__課題 A__
『生物と無生物のあいだ』の読書感想から、「ウイルス蔓延の今、これを読む」から「に眺めながら、今日も小鳥を探してしまう。」までの部分をそのまま引用せよ。
__課題 B__
『生物と無生物のあいだ』の読書感想について、次の(i)～(iii)が本文の内容と合うかを「はい」か「いいえ」で答え、それぞれ判断の決め手となる本文の語句をそのまま引用せよ。
(i) 筆者は以前から分子生物学に親しみを感じていた。
(ii) この本ではPCRについても述べられている。
(iii) 筆者はおうち時間が増えて本ばかり読んでいる。

福岡伸一「生物と無生物のあいだ」講談社現代新書(2007年)

ウイルス蔓延の今、これを読むには良いタイミングかなと。読んでみたらびっくりするくらい面白い。分子生物学と聞いただけでアレルギー反応をしていた自分が恥ずかしい。しかしこんなに文章が上手な生物学者なんてそういない。だいたいは眠くなって挫折してしまうのだから。この本は例示が素晴らしい。DNAやら動的平衡やらも今まで少しも頭に入らなかったことが、するするとおさまっていく。飽きない程度に話の矛先を生物以外にふってくれるのもいい。おかげで最後までスピードを落とさずに読めた。話は、作者が若き研究者としてニューヨークに渡ったとことから始まって、野口英雄の残念な話、実はDNAを見つけていた人、砂上の楼閣など、多彩なエピソードを絡めながら、生命の核心へと近づいていく。PCRについても書かれていて、検査を増やせ云々と知ったかぶりで話していた自分がこれまた恥ずかしい。知れば知るぼど、自分の無知を知る。誰とも会わないおうち時間が増えて、本ばかり読んでいる。本嫌いでもこんなに読めるようになるし。生物嫌いがこんなに感動するし。まだまだ世の中はわからない。どこまで私の生命が破壊と秩序を繰り返してくれるかわからない。ただ冬の木立を飛ぶ鳥たちの声が、今までは気にも留めたことがなかったのに、最近はよく聞こえる。命の終わりは小鳥が知らせに来てくれると、昔誰かが言っていた。戯言だろうが、冬の空を遠くに眺めながら、今日も小鳥を探してしまう。

__提供データ__
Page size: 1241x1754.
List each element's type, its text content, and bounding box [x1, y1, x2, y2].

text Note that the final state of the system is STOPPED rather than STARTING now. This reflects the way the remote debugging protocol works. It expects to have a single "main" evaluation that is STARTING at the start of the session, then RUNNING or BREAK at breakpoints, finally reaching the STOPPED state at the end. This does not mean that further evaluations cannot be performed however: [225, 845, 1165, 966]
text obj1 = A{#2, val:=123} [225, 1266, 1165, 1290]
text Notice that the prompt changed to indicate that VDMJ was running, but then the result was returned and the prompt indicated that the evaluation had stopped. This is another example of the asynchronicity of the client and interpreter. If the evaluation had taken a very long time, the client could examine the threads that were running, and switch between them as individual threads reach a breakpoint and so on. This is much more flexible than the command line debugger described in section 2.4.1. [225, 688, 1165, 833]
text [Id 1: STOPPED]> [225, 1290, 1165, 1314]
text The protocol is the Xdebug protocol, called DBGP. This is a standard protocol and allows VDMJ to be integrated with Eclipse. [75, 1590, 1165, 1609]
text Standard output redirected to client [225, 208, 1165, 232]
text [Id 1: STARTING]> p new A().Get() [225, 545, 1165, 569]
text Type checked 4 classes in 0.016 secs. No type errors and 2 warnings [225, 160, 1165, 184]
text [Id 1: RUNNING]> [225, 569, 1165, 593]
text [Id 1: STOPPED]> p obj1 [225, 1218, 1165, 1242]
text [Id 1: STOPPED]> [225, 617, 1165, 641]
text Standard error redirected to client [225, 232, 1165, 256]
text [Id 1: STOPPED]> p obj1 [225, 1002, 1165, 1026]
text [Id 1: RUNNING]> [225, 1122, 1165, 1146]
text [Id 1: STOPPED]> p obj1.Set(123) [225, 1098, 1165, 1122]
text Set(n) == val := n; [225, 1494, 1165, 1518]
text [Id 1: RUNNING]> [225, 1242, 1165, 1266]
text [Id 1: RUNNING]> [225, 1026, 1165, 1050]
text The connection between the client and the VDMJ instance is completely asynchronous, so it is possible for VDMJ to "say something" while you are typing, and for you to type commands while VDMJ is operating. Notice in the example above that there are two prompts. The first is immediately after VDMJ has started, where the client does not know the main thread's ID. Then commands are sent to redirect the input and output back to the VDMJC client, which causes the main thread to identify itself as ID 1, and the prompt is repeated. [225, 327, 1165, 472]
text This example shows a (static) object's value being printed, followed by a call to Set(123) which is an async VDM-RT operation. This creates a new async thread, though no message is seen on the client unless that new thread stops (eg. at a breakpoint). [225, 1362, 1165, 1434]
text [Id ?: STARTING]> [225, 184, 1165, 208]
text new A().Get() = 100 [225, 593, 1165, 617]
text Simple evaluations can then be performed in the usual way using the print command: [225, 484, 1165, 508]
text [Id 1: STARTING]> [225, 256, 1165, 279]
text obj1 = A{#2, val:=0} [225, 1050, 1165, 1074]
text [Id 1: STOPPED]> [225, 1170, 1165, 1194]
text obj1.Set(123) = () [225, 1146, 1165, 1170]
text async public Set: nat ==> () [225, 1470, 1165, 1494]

__解答 A__
ウイルス蔓延の今、これを読むには良いタイミングかなと。読んでみたらびっくりするくらい面白い。分子生物学と聞いただけでアレルギー反応をしていた自分が恥ずかしい。しかしこんなに文章が上手な生物学者なんてそういない。だいたいは眠くなって挫折してしまうのだから。この本は例示が素晴らしい。DNAやら動的平衡やらも今まで少しも頭に入らなかったことが、するするとおさまっていく。飽きない程度に話の矛先を生物以外にふってくれるのもいい。おかげで最後までスピードを落とさずに読めた。話は、作者が若き研究者としてニューヨークに渡ったとことから始まって、野口英雄の残念な話、実はDNAを見つけていた人、砂上の楼閣など、多彩なエピソードを絡めながら、生命の核心へと近づいていく。PCRについても書かれていて、検査を増やせ云々と知ったかぶりで話していた自分がこれまた恥ずかしい。知れば知るぼど、自分の無知を知る。誰とも会わないおうち時間が増えて、本ばかり読んでいる。本嫌いでもこんなに読めるようになるし。生物嫌いがこんなに感動するし。まだまだ世の中はわからない。どこまで私の生命が破壊と秩序を繰り返してくれるかわからない。ただ冬の木立を飛ぶ鳥たちの声が、今までは気にも留めたことがなかったのに、最近はよく聞こえる。命の終わりは小鳥が知らせに来てくれると、昔誰かが言っていた。戯言だろうが、冬の空を遠くに眺めながら、今日も小鳥を探してしまう。

__解答 B__
(i) いいえ。「分子生物学と聞いただけでアレルギー反応をしていた自分が恥ずかしい。」
(ii) はい。「PCRについても書かれていて」
(iii) はい。「誰とも会わないおうち時間が増えて、本ばかり読んでいる。」